After investigation, Gustafson confirmed that it was a ship burial site from the Viking Age. Then, he purchased the land and begun excavations in summer, 1904. Gustafson and his team revealed one of the most important discoveries of the Viking history in three months.
The structure of the ship was crushed due to the weight of the earth and stones. It took 21 years to piece the burial ship back together. 90% of the timber used in the reconstruction was original. Today, the Oseberg Ship is exhibited in the Viking Ship Museum in Oslo.
Oseberg longship became an icon for the Viking history.
The rich decorations with animal and human figures on the prow and stern as well as the bowhead carved into a spiralling snake head reflect the expertness of Vikings.
The ritual of burying people in a ship is probably a symbol of status.
Two women were found inside a purpose-built wooden tent decorated with woven tapestry in the middle of the ship. The timbers of the tent were dated back to 834 AD via dendrochronology. According to the rediocarbon test resullts, the women also died around the same time period.

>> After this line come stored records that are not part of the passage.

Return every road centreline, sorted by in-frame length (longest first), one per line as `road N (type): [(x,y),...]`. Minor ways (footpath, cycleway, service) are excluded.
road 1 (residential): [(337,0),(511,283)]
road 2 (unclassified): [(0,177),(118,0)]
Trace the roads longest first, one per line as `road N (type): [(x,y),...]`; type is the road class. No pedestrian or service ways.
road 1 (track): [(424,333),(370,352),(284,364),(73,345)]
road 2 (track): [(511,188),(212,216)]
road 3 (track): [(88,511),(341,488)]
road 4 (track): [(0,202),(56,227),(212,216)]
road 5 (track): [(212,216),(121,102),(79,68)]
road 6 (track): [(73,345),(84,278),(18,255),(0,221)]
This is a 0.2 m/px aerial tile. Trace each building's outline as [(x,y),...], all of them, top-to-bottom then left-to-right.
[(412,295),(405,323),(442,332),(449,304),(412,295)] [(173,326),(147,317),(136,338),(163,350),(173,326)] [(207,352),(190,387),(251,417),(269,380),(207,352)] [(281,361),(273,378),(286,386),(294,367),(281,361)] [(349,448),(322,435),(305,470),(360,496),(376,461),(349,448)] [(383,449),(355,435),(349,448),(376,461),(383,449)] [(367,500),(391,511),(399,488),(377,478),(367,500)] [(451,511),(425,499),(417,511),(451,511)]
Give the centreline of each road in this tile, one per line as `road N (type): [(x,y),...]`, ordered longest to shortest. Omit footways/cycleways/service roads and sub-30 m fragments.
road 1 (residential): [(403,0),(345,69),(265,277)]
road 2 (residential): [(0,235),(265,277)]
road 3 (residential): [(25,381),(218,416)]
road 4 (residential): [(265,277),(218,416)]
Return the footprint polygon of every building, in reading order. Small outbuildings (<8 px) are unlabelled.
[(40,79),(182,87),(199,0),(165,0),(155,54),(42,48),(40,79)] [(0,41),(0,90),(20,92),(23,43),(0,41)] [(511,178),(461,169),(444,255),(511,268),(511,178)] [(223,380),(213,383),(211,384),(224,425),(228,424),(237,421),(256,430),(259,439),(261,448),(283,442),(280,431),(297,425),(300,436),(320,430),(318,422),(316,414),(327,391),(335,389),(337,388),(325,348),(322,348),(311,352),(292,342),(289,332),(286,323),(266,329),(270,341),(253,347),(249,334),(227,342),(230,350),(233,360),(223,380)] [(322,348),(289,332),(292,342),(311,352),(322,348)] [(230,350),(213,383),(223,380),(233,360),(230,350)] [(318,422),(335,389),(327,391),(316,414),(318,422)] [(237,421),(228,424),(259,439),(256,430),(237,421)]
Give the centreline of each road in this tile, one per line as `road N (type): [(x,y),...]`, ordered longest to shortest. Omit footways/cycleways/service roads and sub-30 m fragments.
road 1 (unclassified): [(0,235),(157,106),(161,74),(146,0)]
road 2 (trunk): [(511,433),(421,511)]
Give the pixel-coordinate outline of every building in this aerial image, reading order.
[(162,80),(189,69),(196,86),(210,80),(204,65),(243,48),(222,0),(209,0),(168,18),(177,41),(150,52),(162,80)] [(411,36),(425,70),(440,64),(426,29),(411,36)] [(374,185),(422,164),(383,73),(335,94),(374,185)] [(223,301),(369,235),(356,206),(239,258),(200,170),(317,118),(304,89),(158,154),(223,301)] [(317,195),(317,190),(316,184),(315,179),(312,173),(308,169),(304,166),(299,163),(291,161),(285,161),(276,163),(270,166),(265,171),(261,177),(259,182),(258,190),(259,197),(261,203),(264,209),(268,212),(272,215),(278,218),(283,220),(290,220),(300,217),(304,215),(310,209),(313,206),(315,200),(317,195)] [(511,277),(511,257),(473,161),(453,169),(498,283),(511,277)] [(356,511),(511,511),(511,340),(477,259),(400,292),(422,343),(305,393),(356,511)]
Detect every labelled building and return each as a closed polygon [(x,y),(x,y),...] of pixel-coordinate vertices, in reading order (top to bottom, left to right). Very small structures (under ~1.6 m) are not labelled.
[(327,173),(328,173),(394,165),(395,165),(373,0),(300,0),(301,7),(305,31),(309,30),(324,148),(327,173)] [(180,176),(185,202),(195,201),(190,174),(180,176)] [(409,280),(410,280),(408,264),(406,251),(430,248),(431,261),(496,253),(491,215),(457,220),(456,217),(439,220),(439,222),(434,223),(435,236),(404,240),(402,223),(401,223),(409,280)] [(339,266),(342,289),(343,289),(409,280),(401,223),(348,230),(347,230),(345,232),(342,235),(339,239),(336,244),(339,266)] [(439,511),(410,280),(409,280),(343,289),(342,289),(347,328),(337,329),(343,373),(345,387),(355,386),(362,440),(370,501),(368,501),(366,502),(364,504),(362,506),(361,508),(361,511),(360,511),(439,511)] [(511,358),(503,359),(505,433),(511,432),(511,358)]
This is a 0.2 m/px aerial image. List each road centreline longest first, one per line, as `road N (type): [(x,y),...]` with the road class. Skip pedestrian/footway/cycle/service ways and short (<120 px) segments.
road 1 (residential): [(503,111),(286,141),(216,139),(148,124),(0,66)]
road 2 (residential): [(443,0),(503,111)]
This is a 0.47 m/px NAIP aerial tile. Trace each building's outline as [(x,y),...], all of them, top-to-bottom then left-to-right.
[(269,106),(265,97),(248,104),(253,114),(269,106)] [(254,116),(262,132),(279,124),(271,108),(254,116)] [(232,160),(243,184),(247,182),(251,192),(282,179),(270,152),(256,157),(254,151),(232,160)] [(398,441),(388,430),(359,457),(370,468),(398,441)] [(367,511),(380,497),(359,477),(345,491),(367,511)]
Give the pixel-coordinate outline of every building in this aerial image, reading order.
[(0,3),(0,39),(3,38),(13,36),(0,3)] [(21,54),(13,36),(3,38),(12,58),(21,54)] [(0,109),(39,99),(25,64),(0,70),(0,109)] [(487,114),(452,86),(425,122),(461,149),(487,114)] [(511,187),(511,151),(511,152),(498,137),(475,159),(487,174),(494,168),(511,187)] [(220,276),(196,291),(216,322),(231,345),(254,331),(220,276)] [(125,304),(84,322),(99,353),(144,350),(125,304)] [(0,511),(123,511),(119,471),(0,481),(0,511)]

Experts reached several informations about the women through scientific investigations. For instance, one of the women died between the ages of 70-80, while the other passed away around 50-55. Their diet consisted mainly of meat, a luxury during that age as most Vikings ate fish. The younger woman’s teeth were in good condition, showing that she used a metal toothpick to clean her teeth. This was also a luxury item for the 9th century. However, there was no clue about the way she died.
As for the older woman, it was discovered that she died of cancer. Because of insufficient DNA, the relationship between them is still unknown. Nevertheless, multiple theories have been suggested abiut their identities. Most popular ones are a Queen and her daughter or an aristocrat and her slave. The latter is more probable because an Arab traveller, Ahmad ibn Fadlan, wrote how he witnessed the sacrification of a slave with their master during a viking burial during the 10th century. So, the younger woman, whose cause of death is unknown, could be a slave.
Several everyday items and animal skeletons were found in the Oseberg ship as well.
The discovery of bones from 15 horses, 6 dogs and 2 oxen most likely represented sacrificial animals that were to serve the buried women in afterlife. This provides further information on the Viking beliefs about death.
Moreover, several items were scattered within the burial. These included a neatly designed cart (the only one belonging to the Viking Age found so far), three decorated sleighs, pieces of luxury textiles, five finely carved animal heads, beds and other everyday items like farming tools and combs. A bucket decorated with two humans sitting in a lotus position is labelled the ‘Oseberg Buddha’.
Gustafson also stated that theirs was not the first excavation of this site. According to him, the burial was robbed of its valuable metals by treasure hunters in the Middle Ages.